| REQUIREMENT |
Can you update the listing below so every "Field" becomes "Item", keep everything else unchanged, and leave the pictures out of your answer?

| DATA FOR THIS EXERCISE |
╔══
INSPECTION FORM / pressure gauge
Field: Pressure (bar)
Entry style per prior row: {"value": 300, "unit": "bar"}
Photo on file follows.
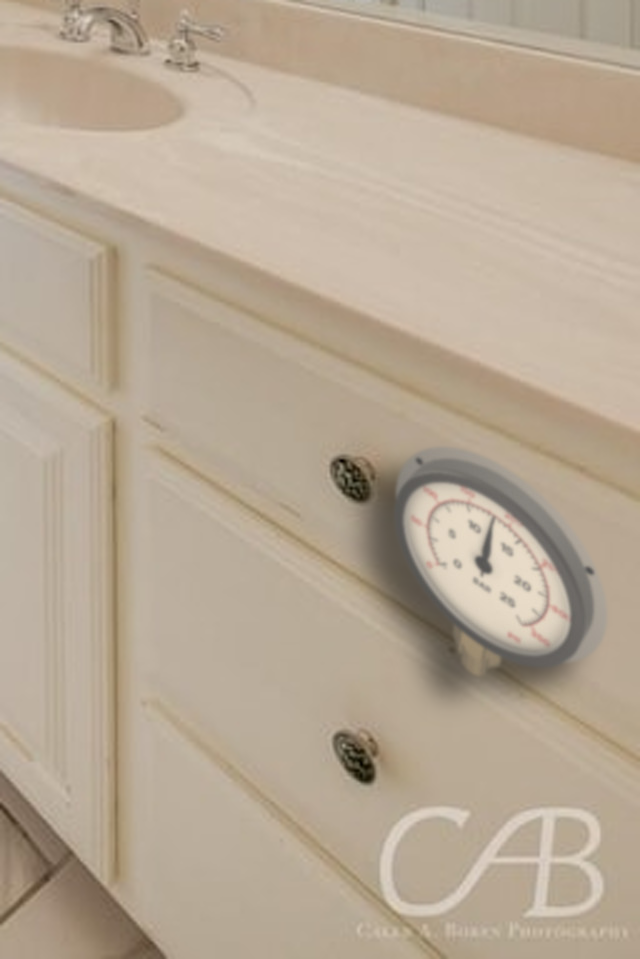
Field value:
╚══
| EXERCISE RESPONSE |
INSPECTION FORM / pressure gauge
Item: Pressure (bar)
Entry style per prior row: {"value": 300, "unit": "bar"}
Photo on file follows.
Item value:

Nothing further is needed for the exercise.